Directive:
Exactly reproduce the data from its first line through the line with "Studio <i>frame clickable</i>", leaving out every line after it.

*** Working data Section Begins ***

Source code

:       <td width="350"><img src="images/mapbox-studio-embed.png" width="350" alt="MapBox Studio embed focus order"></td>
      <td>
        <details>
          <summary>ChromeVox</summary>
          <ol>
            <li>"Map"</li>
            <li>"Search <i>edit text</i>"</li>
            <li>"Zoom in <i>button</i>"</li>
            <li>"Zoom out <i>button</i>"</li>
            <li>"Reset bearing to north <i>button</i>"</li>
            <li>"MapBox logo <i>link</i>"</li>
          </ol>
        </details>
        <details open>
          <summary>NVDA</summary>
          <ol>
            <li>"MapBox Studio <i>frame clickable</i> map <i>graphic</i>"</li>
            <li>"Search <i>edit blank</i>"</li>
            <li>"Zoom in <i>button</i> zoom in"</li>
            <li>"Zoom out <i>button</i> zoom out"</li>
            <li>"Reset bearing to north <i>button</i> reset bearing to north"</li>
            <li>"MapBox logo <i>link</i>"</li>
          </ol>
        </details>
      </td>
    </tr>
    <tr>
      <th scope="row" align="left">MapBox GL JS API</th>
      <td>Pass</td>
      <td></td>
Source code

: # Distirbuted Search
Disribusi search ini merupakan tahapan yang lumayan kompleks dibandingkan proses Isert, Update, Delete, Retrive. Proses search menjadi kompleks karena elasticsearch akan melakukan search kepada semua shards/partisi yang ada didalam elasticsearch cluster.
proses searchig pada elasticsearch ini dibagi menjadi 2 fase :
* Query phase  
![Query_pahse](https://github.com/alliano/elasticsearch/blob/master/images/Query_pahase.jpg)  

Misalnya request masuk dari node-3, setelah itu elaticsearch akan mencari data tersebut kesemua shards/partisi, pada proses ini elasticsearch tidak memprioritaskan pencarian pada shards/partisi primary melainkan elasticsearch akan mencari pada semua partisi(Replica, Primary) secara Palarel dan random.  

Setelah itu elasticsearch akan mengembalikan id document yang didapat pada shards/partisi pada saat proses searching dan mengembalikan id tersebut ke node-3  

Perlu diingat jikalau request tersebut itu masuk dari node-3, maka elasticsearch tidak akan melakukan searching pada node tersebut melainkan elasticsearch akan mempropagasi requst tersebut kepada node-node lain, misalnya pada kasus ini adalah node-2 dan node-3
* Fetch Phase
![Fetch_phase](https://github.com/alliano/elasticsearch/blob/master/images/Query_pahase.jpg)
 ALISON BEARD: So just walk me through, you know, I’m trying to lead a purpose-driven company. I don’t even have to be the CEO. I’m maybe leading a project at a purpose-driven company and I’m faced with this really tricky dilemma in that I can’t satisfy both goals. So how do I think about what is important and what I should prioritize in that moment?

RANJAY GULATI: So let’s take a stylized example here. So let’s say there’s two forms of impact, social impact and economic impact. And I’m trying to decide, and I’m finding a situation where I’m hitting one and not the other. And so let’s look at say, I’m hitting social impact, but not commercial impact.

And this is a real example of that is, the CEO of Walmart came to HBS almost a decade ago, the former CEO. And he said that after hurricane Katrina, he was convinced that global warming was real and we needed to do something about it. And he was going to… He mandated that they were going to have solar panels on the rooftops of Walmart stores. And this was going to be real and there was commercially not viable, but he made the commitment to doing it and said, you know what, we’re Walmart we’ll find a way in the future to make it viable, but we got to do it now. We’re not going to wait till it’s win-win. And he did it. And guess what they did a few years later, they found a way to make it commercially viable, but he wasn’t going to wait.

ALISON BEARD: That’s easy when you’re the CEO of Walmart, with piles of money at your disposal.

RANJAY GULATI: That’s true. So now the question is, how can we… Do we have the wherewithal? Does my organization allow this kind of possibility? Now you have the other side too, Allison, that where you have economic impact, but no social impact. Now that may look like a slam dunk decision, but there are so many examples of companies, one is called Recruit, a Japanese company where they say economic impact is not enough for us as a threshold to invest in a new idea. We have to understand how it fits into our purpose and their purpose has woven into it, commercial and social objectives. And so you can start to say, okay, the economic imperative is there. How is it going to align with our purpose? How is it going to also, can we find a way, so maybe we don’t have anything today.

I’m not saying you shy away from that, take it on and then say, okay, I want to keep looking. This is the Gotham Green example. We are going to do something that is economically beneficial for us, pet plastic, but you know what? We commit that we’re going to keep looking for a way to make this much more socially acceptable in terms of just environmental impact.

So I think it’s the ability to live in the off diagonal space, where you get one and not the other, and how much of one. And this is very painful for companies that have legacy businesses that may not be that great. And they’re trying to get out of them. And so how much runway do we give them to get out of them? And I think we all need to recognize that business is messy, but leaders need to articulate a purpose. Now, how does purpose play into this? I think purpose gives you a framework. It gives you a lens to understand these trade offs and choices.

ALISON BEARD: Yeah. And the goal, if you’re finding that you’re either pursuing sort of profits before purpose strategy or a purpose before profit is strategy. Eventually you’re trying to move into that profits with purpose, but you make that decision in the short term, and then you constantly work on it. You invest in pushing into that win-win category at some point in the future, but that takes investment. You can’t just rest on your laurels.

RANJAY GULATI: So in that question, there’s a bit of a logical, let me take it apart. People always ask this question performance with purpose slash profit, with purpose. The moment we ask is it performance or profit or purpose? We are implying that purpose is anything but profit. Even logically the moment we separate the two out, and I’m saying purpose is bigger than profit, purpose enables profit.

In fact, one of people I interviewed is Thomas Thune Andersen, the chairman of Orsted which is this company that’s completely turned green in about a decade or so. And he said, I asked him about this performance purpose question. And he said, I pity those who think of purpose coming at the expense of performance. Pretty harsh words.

*** Working data Section Ends ***

Response to the exercise:
Source code

:       <td width="350"><img src="images/mapbox-studio-embed.png" width="350" alt="MapBox Studio embed focus order"></td>
      <td>
        <details>
          <summary>ChromeVox</summary>
          <ol>
            <li>"Map"</li>
            <li>"Search <i>edit text</i>"</li>
            <li>"Zoom in <i>button</i>"</li>
            <li>"Zoom out <i>button</i>"</li>
            <li>"Reset bearing to north <i>button</i>"</li>
            <li>"MapBox logo <i>link</i>"</li>
          </ol>
        </details>
        <details open>
          <summary>NVDA</summary>
          <ol>
            <li>"MapBox Studio <i>frame clickable</i> map <i>graphic</i>"</li>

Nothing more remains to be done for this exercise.